*** Block opens ***

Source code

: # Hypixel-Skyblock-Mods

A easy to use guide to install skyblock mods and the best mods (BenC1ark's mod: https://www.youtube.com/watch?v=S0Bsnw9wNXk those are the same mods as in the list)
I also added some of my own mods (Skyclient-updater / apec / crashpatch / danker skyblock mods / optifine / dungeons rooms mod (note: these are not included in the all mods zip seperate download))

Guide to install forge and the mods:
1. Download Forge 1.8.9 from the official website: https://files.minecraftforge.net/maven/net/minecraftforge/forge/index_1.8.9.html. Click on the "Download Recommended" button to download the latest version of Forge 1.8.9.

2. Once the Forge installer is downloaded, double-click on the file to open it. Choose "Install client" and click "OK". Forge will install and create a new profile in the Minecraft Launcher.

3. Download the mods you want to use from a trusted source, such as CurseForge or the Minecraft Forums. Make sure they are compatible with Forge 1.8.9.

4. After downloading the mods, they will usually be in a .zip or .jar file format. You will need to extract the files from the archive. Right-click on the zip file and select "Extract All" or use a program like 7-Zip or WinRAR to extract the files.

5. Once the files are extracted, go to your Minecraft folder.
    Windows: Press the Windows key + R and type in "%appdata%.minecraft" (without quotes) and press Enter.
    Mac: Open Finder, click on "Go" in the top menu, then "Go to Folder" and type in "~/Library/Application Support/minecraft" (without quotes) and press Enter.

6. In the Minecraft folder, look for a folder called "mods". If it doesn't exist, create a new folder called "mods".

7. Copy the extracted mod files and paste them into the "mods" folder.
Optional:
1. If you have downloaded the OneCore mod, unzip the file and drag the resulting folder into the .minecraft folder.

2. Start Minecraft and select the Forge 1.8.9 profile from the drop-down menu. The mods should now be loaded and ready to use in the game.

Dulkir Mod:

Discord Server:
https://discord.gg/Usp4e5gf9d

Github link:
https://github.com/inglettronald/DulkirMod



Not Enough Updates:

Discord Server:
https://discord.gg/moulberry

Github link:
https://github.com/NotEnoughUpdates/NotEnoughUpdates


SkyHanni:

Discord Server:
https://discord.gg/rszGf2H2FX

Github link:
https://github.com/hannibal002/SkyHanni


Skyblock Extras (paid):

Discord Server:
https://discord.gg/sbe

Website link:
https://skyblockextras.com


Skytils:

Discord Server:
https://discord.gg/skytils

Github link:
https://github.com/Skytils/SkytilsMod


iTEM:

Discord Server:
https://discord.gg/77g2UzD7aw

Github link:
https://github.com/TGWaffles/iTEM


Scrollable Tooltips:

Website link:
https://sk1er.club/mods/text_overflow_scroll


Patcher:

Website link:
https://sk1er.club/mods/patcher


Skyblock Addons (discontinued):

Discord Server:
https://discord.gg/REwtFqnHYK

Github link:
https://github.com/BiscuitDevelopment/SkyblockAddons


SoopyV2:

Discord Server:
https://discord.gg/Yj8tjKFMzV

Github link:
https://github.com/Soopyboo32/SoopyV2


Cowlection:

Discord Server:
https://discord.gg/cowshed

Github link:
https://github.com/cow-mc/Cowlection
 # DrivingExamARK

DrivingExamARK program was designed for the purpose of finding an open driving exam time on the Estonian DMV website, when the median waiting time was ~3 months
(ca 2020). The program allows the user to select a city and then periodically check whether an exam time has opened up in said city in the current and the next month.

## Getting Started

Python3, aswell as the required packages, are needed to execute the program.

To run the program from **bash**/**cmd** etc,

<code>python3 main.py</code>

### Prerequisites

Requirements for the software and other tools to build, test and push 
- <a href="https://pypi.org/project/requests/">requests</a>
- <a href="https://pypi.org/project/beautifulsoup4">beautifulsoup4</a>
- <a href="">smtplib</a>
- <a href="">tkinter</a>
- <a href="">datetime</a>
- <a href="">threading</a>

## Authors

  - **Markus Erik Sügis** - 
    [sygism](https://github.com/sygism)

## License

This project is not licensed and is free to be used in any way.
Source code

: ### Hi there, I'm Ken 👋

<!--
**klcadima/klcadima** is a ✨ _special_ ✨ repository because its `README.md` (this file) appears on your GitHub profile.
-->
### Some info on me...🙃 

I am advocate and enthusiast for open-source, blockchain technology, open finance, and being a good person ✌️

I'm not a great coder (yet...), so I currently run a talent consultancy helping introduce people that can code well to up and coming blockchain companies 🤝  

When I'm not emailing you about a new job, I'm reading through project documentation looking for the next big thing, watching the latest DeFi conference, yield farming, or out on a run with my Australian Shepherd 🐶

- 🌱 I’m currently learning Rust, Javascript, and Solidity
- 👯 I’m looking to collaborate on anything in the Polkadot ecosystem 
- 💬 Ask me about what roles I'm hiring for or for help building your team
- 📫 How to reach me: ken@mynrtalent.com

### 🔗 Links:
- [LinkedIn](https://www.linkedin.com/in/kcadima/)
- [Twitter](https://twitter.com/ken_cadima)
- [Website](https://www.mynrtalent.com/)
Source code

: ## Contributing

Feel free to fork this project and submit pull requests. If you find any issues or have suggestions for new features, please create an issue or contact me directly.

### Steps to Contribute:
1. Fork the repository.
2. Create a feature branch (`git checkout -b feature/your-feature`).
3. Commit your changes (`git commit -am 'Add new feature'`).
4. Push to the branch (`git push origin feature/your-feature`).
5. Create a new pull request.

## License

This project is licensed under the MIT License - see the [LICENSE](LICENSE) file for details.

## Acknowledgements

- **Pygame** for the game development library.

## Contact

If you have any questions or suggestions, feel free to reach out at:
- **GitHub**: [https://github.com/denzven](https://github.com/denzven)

*** Block closes ***

WHAT NEEDS TO BE DONE = Lines with "type" in the listing above: count them and give the total, nothing else.

TASK RESULT = 2